CP must include these 7 steps
One: Don’t let the fox guard the chicken coop’
You’ve heard a lot about the seven steps contained in the federal government’s model compliance plan for hospitals. Following is a list of the steps:
1. You have to establish written compliance standards and procedures that are comprehensible and reasonably capable of reducing criminal conduct.
Usually the first step is authorization for the establishment of a compliance program (CP) by the board of directors. After receiving authorization, you should draft compliance policies that clearly address regulatory and licensure issues, as well as reimbursement rules and procedures, such as proper billing and cost reporting. These guides and manuals should be reviewed and revised annually, either by the compliance staff or by outside advisors to the institution.
2. You should assign persons with substantial control or policy-making roles, such as directors or executive officers, to have oversight responsibility for the design and implementation of the CP.

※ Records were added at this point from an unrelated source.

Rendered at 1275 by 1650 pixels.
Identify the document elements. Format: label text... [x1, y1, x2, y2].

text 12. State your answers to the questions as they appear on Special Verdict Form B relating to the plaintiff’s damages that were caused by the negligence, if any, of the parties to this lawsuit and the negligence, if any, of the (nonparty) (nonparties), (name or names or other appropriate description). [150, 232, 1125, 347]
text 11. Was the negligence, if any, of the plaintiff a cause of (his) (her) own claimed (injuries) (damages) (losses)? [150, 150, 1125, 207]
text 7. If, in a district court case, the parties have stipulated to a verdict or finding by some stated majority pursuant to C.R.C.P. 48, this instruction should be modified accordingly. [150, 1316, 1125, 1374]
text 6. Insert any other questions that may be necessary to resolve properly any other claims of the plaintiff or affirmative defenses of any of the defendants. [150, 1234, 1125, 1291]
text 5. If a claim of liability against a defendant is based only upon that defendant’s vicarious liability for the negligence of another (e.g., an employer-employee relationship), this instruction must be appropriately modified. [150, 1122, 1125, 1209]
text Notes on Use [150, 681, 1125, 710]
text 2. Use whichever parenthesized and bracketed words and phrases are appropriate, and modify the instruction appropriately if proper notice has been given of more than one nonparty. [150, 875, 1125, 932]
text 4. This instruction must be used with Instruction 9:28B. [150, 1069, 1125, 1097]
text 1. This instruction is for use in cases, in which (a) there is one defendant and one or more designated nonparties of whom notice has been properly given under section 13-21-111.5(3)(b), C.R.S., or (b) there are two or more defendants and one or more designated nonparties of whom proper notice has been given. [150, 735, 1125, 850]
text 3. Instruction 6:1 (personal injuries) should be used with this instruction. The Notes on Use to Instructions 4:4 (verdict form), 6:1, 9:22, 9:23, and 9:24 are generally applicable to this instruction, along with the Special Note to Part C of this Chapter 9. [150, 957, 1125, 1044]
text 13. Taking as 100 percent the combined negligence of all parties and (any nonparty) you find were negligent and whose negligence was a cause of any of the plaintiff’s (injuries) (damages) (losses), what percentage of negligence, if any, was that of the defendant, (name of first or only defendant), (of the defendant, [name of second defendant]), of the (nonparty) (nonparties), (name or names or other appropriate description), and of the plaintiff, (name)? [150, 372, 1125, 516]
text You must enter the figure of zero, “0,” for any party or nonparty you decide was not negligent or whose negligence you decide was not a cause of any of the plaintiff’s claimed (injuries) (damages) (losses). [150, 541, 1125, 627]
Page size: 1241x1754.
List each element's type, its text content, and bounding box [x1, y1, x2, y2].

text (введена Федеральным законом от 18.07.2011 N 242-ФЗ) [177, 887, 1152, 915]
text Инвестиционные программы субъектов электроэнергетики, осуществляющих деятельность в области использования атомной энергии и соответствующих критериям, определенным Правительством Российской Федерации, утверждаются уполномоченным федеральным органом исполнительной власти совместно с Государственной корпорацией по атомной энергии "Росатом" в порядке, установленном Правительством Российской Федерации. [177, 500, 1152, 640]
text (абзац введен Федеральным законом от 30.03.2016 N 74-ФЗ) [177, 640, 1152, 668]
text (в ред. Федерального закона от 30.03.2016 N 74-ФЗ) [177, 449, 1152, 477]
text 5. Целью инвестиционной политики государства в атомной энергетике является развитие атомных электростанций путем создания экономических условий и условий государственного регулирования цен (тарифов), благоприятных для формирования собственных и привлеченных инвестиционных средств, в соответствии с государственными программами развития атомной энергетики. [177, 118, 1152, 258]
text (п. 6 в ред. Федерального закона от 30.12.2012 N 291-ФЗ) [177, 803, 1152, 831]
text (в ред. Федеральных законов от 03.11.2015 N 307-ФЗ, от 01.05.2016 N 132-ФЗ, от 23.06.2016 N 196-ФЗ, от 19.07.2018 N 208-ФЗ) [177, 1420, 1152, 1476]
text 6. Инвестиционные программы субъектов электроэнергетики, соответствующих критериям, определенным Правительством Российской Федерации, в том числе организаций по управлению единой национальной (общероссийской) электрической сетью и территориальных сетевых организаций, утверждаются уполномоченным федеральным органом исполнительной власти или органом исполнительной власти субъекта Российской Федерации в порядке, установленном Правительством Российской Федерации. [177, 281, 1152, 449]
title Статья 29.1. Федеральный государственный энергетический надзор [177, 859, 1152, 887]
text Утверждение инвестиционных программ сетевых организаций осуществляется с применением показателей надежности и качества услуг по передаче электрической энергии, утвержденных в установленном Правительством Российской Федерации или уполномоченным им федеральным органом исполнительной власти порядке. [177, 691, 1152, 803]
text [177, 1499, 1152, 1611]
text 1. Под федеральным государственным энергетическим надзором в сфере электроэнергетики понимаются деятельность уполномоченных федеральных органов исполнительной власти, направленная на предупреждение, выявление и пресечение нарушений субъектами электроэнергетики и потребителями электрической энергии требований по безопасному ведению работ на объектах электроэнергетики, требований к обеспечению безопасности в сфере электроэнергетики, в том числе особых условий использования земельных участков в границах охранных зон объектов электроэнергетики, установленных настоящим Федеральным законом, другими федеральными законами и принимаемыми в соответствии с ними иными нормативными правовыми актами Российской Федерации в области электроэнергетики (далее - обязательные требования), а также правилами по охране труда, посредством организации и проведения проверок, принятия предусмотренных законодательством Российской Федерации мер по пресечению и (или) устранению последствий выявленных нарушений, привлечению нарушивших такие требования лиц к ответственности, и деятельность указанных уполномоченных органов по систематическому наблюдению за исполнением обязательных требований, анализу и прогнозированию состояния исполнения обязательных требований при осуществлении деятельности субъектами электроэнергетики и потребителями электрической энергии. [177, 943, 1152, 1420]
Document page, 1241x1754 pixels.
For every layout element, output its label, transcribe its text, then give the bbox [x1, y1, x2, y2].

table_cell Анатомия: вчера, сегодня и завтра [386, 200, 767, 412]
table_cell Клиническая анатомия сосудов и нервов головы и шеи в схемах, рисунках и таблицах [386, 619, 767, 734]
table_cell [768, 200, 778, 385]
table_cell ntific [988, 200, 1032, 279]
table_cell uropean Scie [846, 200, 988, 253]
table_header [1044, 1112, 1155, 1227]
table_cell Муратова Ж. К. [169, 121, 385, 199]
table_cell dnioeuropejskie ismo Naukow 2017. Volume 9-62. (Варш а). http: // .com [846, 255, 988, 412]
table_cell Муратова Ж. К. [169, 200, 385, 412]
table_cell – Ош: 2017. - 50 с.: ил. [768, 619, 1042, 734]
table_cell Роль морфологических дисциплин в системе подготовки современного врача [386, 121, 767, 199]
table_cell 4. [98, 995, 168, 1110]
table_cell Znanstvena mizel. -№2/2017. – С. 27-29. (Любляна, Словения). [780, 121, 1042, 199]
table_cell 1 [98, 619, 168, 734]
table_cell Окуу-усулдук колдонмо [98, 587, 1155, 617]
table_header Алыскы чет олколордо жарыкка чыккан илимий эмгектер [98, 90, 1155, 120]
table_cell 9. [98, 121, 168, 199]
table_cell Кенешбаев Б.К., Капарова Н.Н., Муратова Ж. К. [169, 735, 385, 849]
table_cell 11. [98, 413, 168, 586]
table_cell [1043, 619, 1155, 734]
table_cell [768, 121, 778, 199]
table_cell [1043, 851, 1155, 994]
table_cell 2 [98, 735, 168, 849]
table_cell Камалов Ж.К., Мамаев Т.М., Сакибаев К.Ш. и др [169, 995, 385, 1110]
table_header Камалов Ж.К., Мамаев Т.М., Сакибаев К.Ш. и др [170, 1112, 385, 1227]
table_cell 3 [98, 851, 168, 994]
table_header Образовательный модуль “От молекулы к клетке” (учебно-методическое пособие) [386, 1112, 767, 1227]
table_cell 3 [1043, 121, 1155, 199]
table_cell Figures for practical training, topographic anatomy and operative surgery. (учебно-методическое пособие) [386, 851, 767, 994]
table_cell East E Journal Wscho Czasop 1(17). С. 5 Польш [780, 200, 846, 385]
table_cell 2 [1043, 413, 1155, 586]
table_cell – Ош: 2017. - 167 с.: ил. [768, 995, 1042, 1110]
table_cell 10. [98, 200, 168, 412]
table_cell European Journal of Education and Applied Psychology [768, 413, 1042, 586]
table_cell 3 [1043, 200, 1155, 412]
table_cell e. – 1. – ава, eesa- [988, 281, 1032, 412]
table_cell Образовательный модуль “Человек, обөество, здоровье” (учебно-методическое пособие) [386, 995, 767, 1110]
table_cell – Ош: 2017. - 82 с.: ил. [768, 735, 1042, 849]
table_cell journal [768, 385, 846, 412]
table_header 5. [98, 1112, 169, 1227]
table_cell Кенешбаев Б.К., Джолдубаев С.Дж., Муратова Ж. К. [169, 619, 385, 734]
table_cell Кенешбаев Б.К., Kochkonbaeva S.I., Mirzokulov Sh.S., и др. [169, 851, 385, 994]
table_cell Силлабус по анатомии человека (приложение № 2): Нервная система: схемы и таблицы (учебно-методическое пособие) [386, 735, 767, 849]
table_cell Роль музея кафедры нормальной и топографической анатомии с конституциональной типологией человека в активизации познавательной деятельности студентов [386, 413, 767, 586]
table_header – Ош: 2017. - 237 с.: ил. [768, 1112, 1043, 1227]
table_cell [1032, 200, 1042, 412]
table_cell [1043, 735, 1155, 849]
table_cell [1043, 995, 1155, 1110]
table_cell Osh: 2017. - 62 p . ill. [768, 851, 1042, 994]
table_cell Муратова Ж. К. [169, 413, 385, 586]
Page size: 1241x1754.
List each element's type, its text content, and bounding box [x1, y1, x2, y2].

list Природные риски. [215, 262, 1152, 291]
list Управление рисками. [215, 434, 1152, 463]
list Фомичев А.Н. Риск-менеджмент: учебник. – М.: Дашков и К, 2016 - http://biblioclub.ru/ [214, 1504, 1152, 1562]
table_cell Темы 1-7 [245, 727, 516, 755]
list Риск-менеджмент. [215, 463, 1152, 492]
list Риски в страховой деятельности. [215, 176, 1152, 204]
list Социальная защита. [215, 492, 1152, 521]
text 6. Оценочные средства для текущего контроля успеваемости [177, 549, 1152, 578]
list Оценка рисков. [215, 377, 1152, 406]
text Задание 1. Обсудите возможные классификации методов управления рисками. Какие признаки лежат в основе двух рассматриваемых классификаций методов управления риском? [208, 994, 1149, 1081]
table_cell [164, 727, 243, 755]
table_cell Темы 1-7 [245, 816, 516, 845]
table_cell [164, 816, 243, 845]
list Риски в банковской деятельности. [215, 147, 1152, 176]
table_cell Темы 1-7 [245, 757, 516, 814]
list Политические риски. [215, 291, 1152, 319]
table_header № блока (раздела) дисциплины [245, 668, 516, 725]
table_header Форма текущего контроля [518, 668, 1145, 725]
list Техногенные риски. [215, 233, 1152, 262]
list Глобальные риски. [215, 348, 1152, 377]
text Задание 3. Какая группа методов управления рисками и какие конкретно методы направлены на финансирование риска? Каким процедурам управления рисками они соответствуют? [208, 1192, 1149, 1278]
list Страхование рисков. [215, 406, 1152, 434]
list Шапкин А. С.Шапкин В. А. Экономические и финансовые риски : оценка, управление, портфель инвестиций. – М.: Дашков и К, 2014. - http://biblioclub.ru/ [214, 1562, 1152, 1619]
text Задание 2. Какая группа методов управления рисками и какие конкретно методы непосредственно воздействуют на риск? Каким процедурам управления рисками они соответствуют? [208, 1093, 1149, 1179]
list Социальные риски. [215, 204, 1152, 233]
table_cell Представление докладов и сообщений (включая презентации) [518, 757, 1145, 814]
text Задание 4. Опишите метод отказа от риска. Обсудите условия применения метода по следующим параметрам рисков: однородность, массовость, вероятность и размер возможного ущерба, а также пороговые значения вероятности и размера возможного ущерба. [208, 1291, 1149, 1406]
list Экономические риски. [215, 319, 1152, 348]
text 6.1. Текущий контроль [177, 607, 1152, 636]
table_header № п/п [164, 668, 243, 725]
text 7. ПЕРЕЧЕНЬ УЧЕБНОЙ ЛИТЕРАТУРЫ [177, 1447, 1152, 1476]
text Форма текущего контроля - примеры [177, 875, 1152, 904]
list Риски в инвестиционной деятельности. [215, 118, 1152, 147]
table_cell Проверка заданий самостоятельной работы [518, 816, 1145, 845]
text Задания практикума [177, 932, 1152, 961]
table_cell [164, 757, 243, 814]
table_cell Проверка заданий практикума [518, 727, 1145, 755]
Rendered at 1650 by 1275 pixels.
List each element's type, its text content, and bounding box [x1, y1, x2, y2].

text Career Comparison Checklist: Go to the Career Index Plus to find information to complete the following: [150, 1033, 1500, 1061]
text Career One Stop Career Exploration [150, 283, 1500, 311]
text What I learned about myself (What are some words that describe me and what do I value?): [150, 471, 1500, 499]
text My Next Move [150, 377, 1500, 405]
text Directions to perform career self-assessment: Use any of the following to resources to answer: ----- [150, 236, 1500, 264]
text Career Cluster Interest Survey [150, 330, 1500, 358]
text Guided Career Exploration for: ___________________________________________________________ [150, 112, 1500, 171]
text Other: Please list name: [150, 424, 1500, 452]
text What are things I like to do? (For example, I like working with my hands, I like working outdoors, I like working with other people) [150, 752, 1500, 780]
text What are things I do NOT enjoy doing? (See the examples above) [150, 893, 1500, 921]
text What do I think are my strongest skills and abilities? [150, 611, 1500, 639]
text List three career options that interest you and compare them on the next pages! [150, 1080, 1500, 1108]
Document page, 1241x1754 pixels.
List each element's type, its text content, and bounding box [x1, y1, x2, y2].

This step should include the appointment of a compliance officer or a compliance team. The CP should be designed to provide senior management and the board itself timely and accurate information sufficient to allow them to reach informed judgments concerning the institution’s compliance performance. Involvement of high-level management and the board of directors in a CP bolsters its credibility. To achieve that goal, there should be regular meetings with the compliance officer and the board or a committee of the board to advise the institution of emerging compliance issues.
3. You should not give substantial discretionary authority to persons the institution knows or should know have a tendency to engage in illegal or questionable activity.
This is a common-sense limitation. For example, the CP may be designed to prohibit physicians who cannot pass routine internal reviews from billing for their own services. In addition, you should consider screening the background of applicants for positions of management responsibility for previous health care fraud violations.
4. You must effectively communicate compliance standards and procedures.
The institution should require employees and outside consultants to participate in mandatory training programs, and should provide practical written materials that explain what is required and expected. This effort should include the circulation of governmental announcements and publications such as the OIG "fraud alert" that identifies practices that the OIG believes to be suspect, and regular educational and training seminars on regulatory and compliance issues.
A code of conduct and ethics manual should be adopted, and issued to all relevant employees. To establish the necessary paper trail, the institution should require its employees and outside consultants to sign a form acknowledging receipt of the policy manual.
5. You must take steps to ensure employees follow the institution’s standards by, for example, designing and implementing auditing systems to detect wrongdoing by either outside consultants or other independent individuals.
The best CP on paper is meaningless unless the institution assures itself through periodic internal and outside audits the program is working as designed. Internal audits may include employee interviews and a review of patient records and billing documentation. In addition, the institution should establish a toll-free, confidential hotline for employees to report infractions, and should document the actions taken in response to complaints.
6. You have to consistently enforce the standards through appropriate disciplinary mechanisms – such as taking action against people responsible for the failure to detect an offense – when appropriate, as well as disciplining those who violate the institution’s compliance policy.
Most people respond quickly when their actions will cost them money. You should consider imposing economic penalties against those who will not follow the compliance requirements.
7. If an offense is detected, you must respond to prevent other similar offenses, including making corrective modifications to the program.
This should be in addition to the annual review.